Married to the Plan…but Need the Man?
2/6/2013 11:00:00 AM
It’s February and love is in the air. Not just with Hallmark cards, candy hearts, bouquets of roses, but also wedding bells. February is also National Wedding Month.
A new dating book, “How to Choose a Husband”, may not be the ideal marriage guide for today's women. In it, author Suzanne Venker advises young women that if they want to snag a man, all they have to do is “be nice, cook and have sex.” Cooking is a good thing. Sex is a must in marriage. But really? Those three things – that's all, huh? I actually laugh at her because while each of those things may be an aspect of marriage, they take away from other contributions women make in a relationship. She blames the “man-hating” women’s liberation movement for encouraging women to be independent and keeping them from locking down a husband. Instead, the author says that wannabe wives should sacrifice their hopes and dreams to become submissive domestic goddesses.

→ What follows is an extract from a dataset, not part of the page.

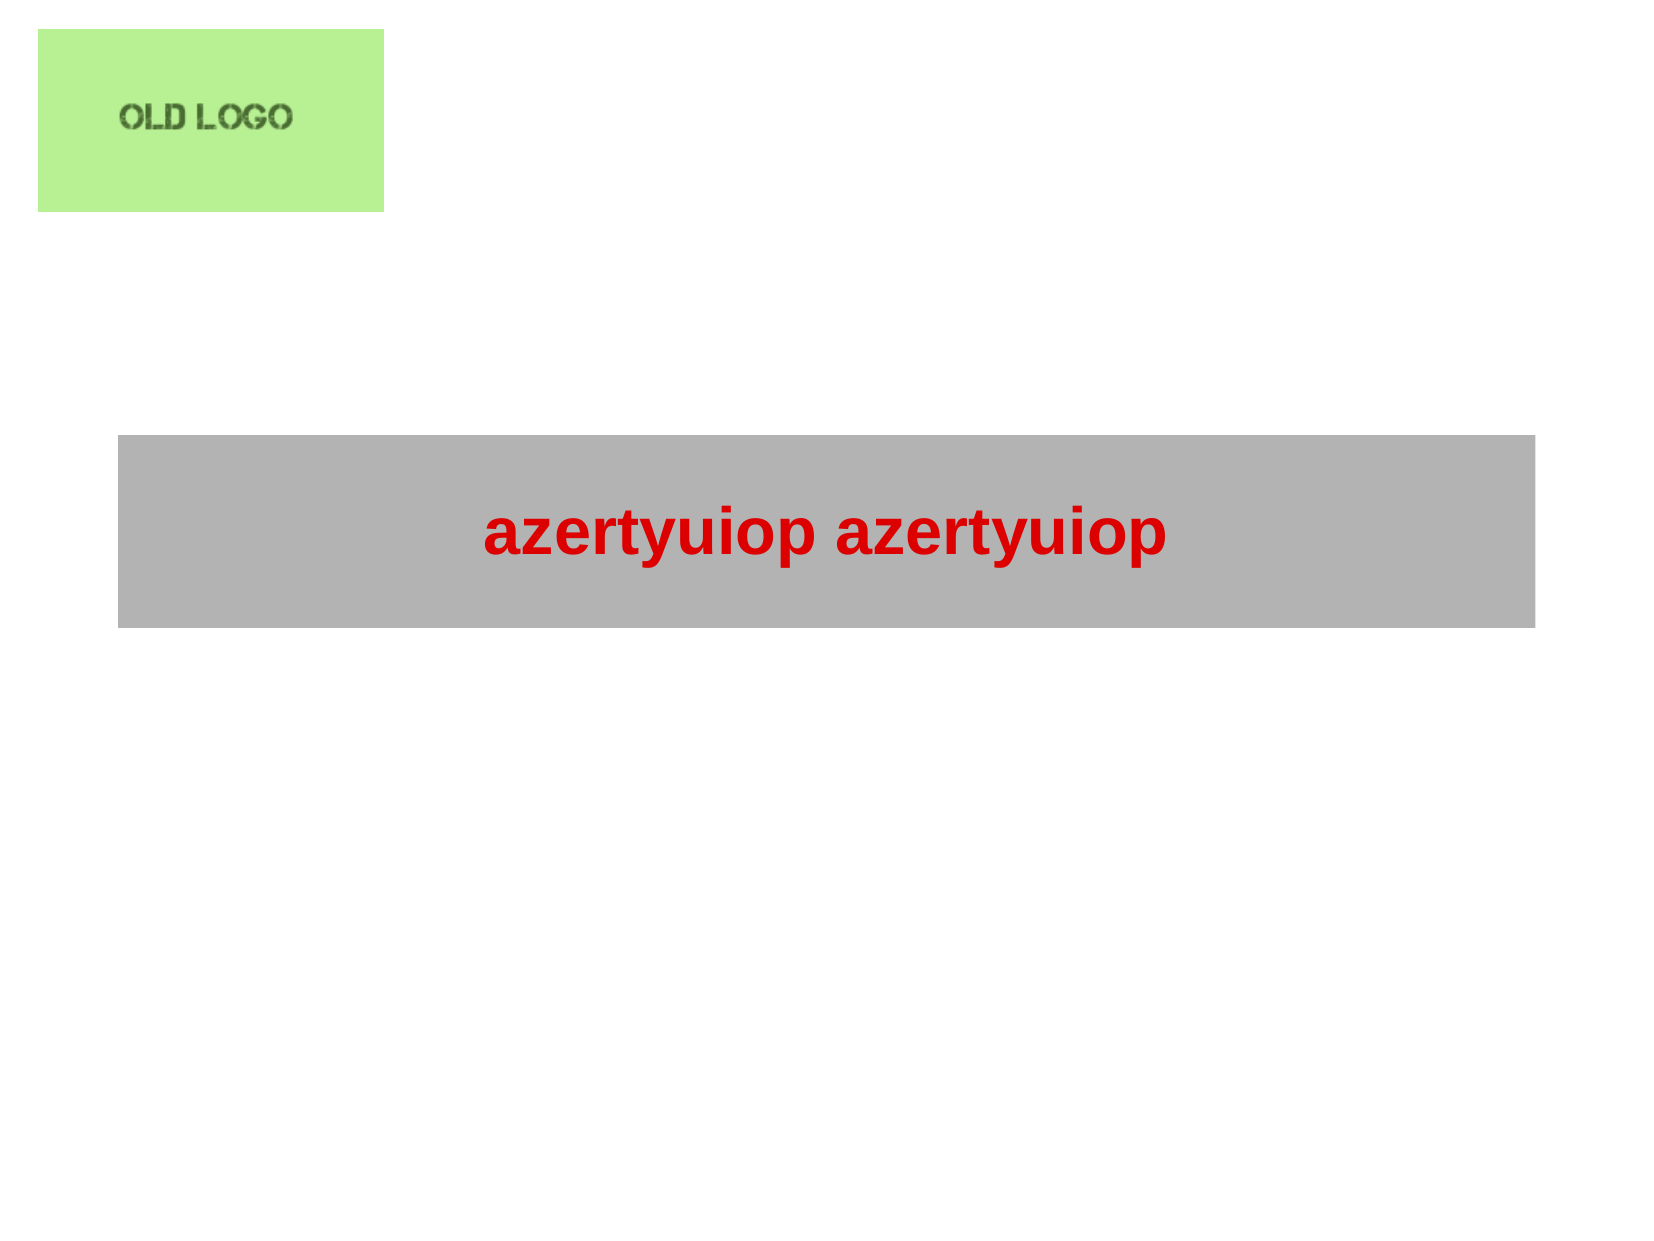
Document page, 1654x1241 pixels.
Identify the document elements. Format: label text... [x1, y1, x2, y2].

text_box azertyuiop azertyuiop [118, 435, 1536, 628]
picture [38, 29, 384, 212]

While some shudder at the thought, most doubt that is why some women have the wedding plan…but not the man. That’s another topic for another day. But let’s talk about over-eager wedding plan gals.
I used to laugh at one of my girls in the fam who has her wedding down – from the entrance to the champagne toast but rarely has dates that lead to a possible engagement! A little over a week ago, The New York Times, identified a growing trend where women actually plan their weddings – full – on the Internet while still very single. Is that different than you dreaming of a hubby as a little girl? Maybe because of the details and the fact that you aren't a little girl anymore is why this got attention in the article, “Married to the Plan. Still Looking for a Possible Groom.” While it’s great to know what you want when that day comes- if it does- the article does point out some downsides. From the plan specifics, to how your plan impacts your partner, an excerpt reads:
….First, what some single women imagine may not be feasible and may actually be a waste of effort. “What brides don’t realize is while you might want a pumpkin soup, if you’re getting married in Miami in February the chef might say, ‘I know you love pumpkin soup, but it’s not in season right now,’ ” Ms. Byron said.
Another problem is the not-quite-bride is not taking into account a future partner and what his needs and considerations might be, Ms. Byron said. “Even though you have all these ideas and you’ve done your homework and you are prepared as a single girl,” she said, “you have to understand that marriage is a union and you have to take your other half into consideration.”
For some, it may present an obstacle in finding and keeping a partner, said Lisa Morse, a clinical psychologist in Manhattan whose clients include many single women. “Finding somebody who wants to be plugged into your life exactly the way it is, and all the choices you’ve made, is not so easy,” she said.
Some would say planning so far ahead is the definition of putting the cart before the horse. “I think for anybody it’s much easier to plan a wedding than it is to form a meaningful relationship that is going to lead to a fulfilling marriage,” Dr. Morse said. “And so I think for some people this becomes a way of taking away their anxiety or refocusing their anxiety away from their real concern, which is meeting somebody.”
Does planning first lead to a hubby – kind of like a “martial vision” board? For some maybe. Like in the article, Kate Owens, a 34-year-old . who lives in Clifton Park, N.Y., had planned her wedding for more than a decade before marrying last June. She began planning in her 20s as a single woman with no boyfriend - and no prospects! While friends married off and she did not know if she would ever meet someone and settle down, she printed pictures of hairstyles, flower arrangements and ring settings. Yeah, it worked in her favor but there’s a whole lot more you can do in 10 years than plan for a day that may happen much later …if at all.
While dreaming of your big day is okay, don’t go hunting for the husband – let him find you! Can I take it to church real quick? Proverbs 18:22 says, “ He who finds a wife finds a good thing And obtains favor from the LORD.” Let that man find you as his treasure. Now, don't get caught slippn'. Be ready. Have yourself together – get your mind in the right place; try to come to the table offering how you can contribute to a life partnership; already be living your life.
When you do, that hubby may find you - out of the blue.